Records provided START
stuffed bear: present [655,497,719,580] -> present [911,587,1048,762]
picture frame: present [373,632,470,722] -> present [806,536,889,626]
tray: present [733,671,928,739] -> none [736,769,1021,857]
Records provided END
Records provided START
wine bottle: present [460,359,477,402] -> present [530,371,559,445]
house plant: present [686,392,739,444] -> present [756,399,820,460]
Records provided END
Records provided START
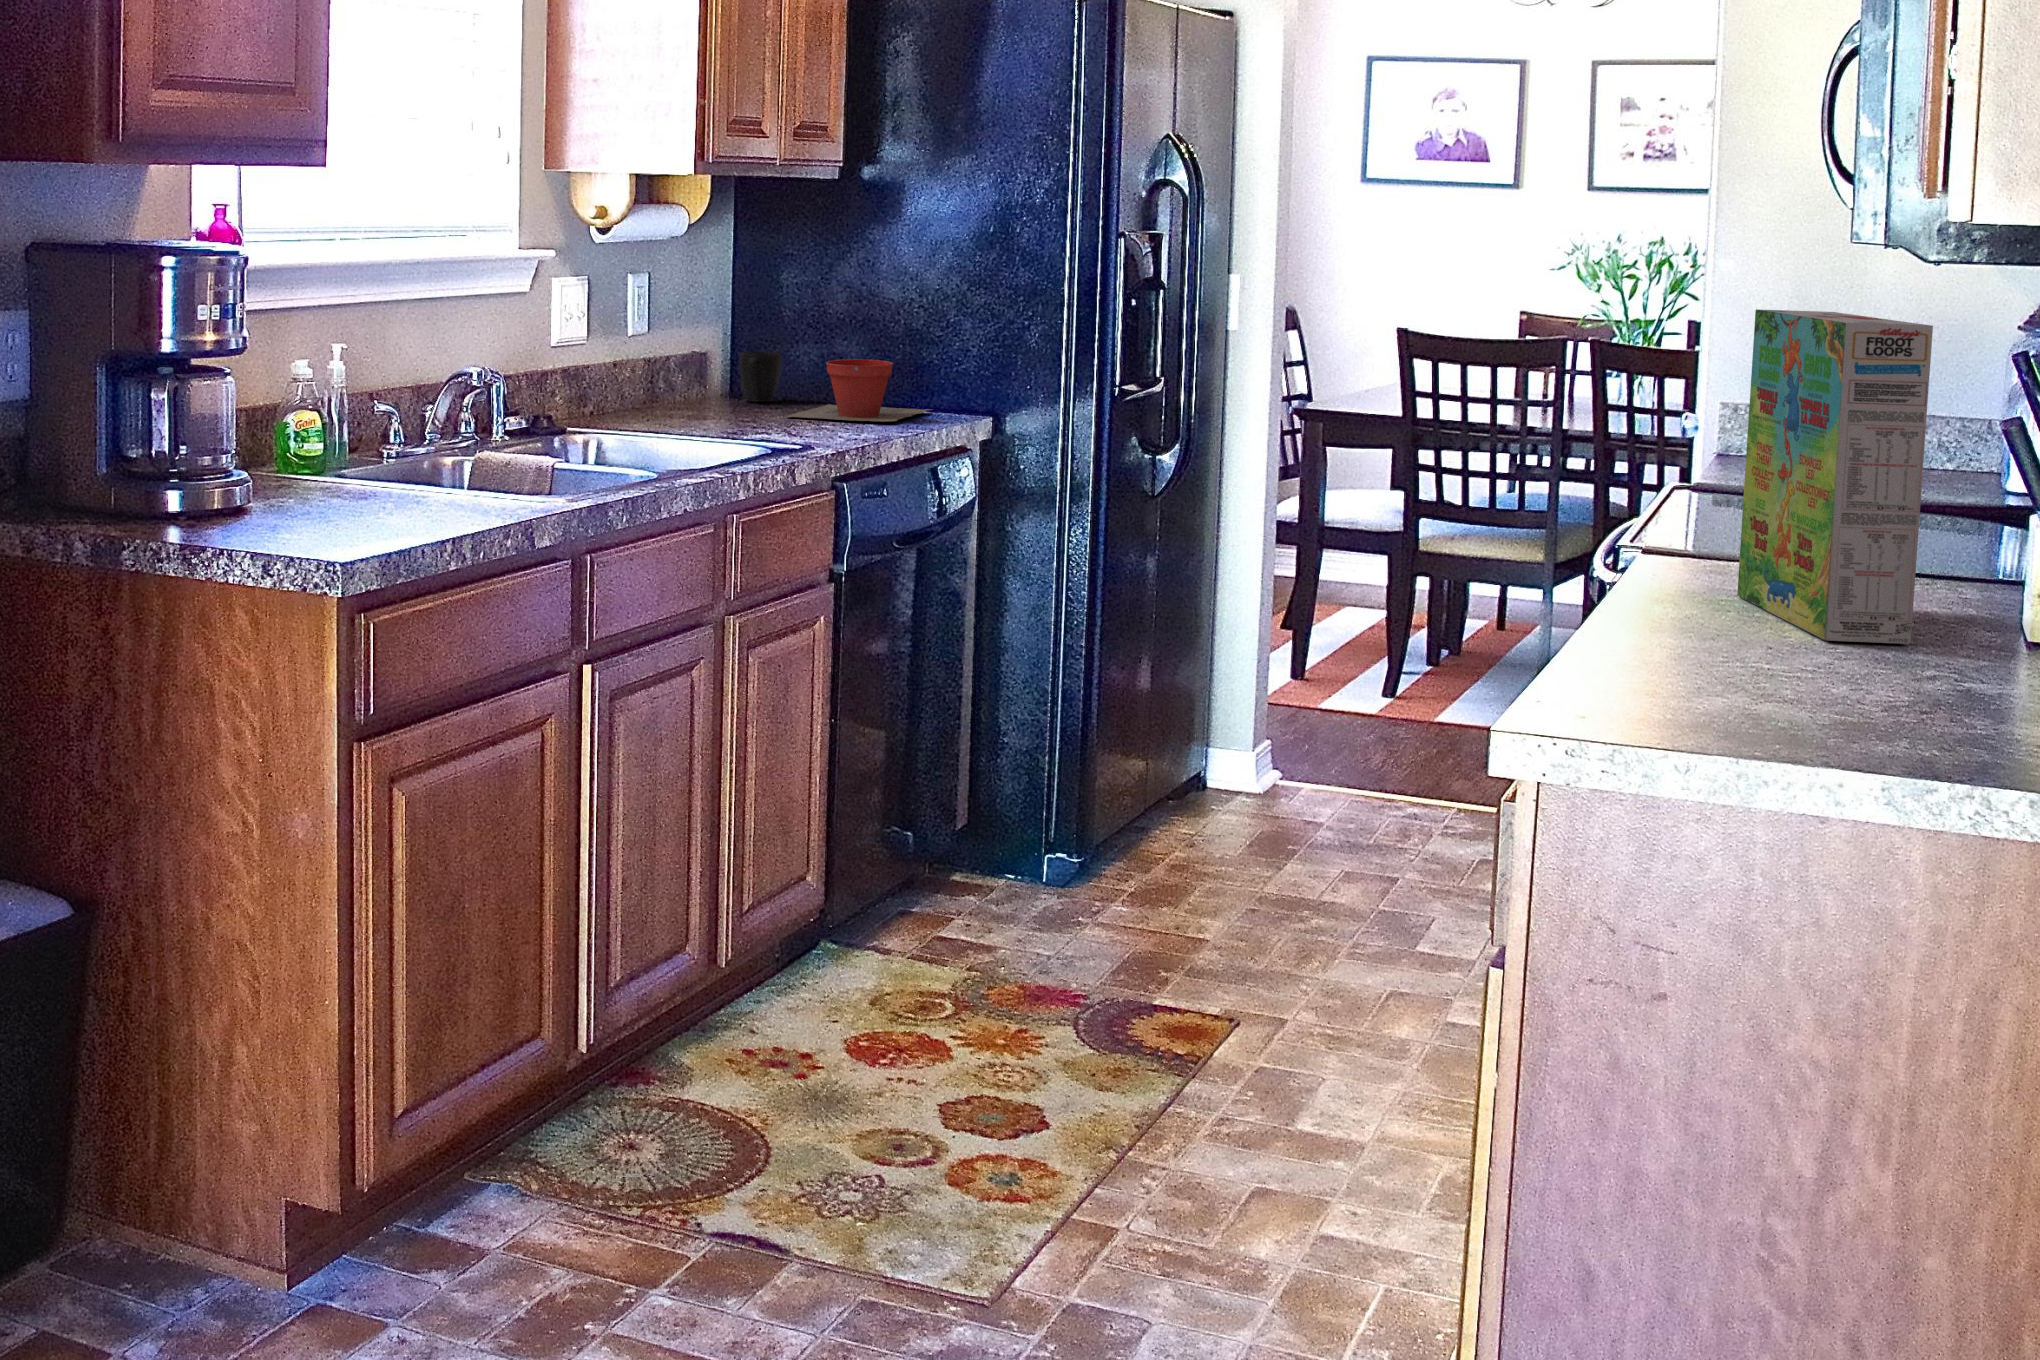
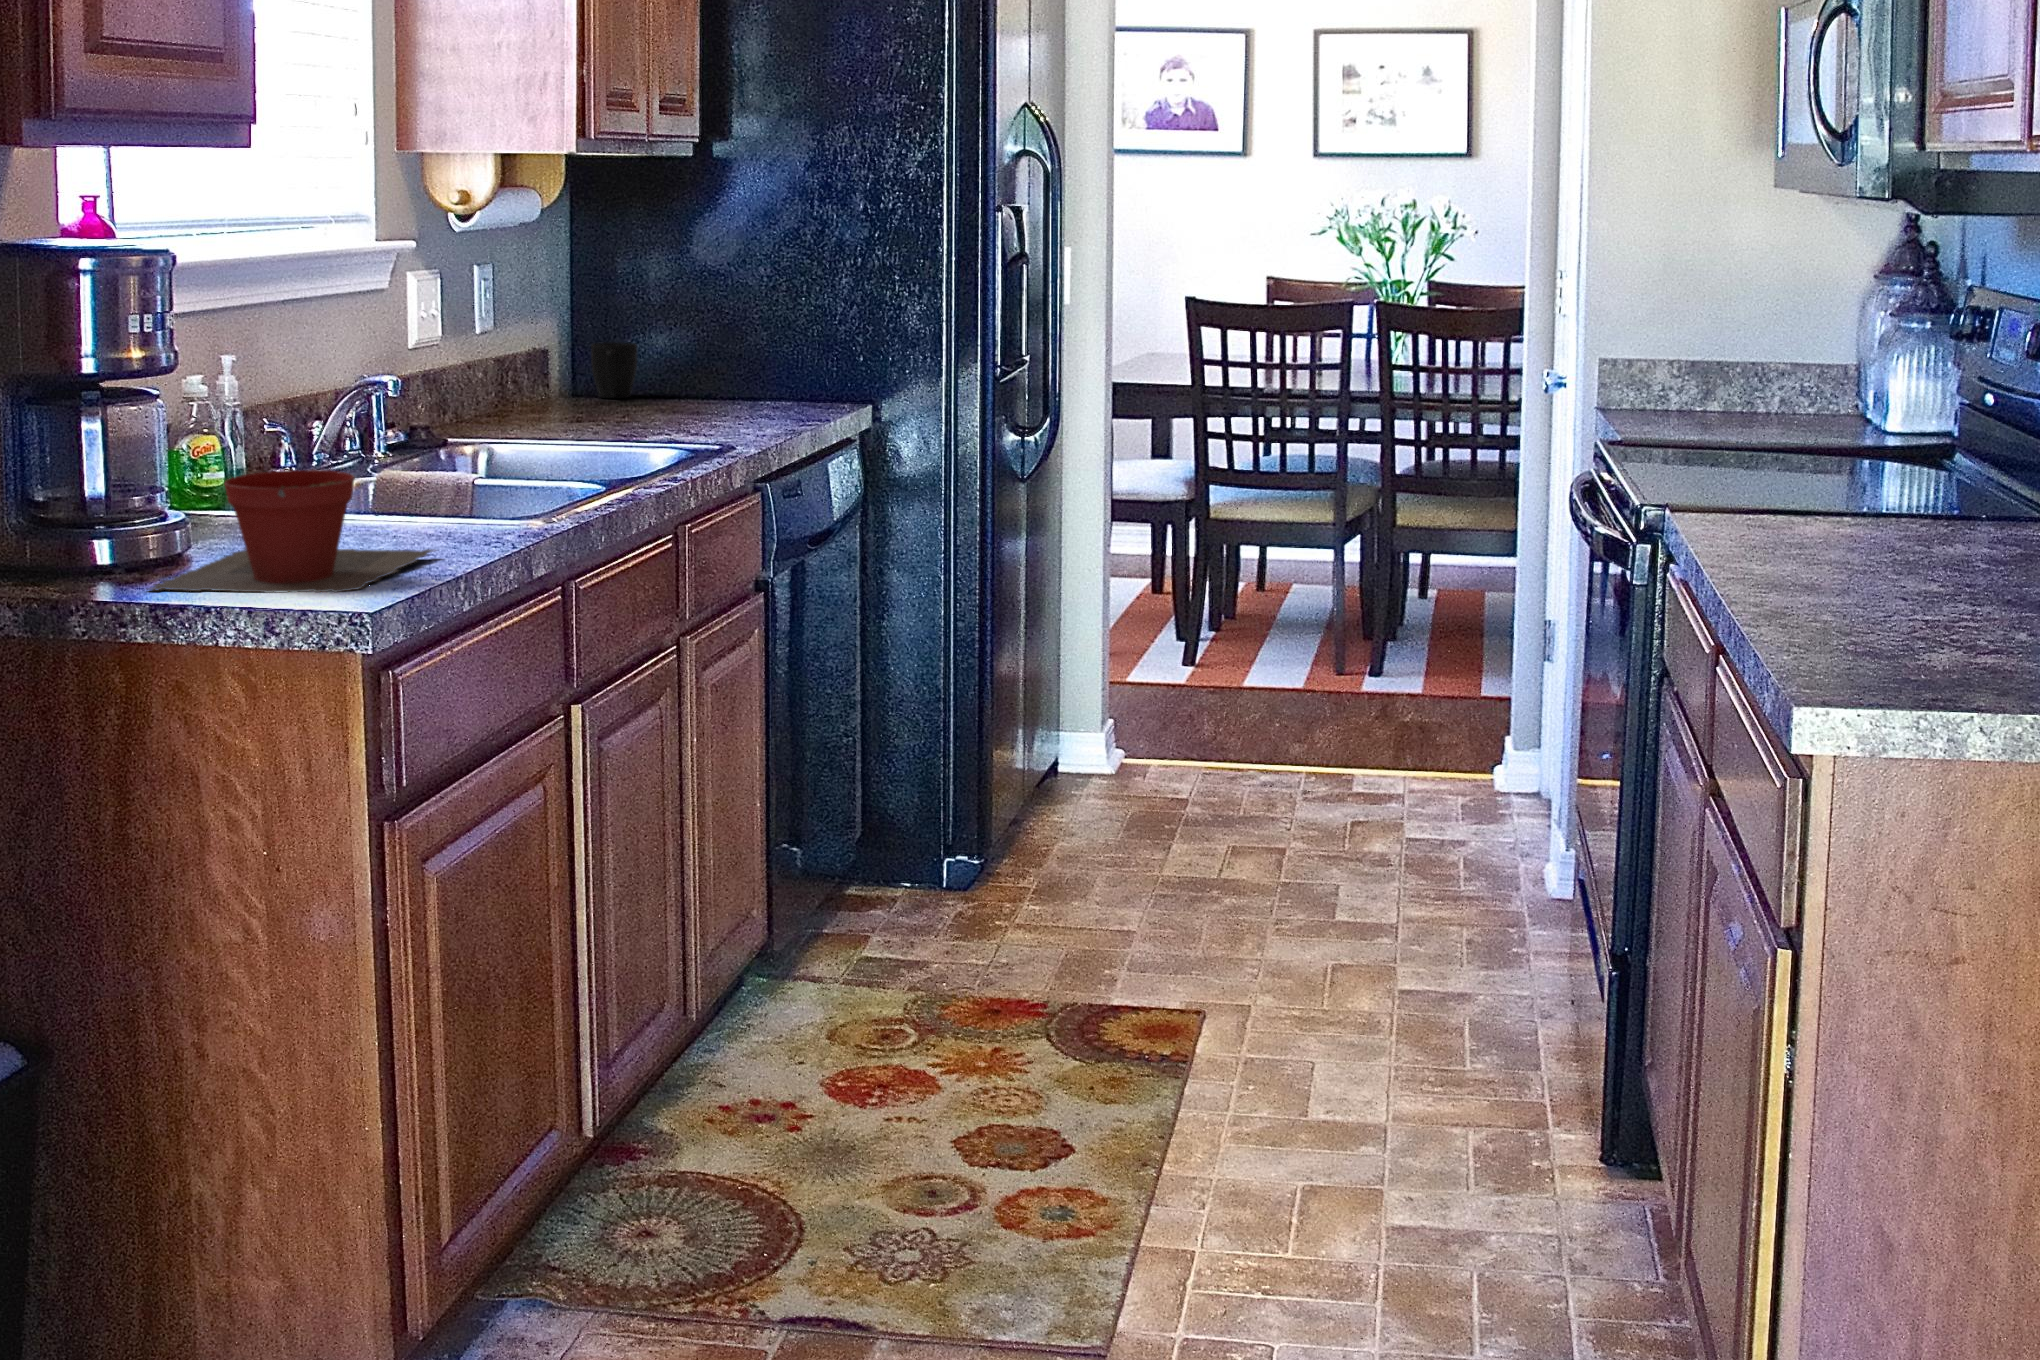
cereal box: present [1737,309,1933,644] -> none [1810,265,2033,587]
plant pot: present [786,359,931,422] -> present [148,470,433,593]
Records provided END
** Directions **
The lines to return are those in the records above that hold the word "plant".

** Response below **
house plant: present [686,392,739,444] -> present [756,399,820,460]
plant pot: present [786,359,931,422] -> present [148,470,433,593]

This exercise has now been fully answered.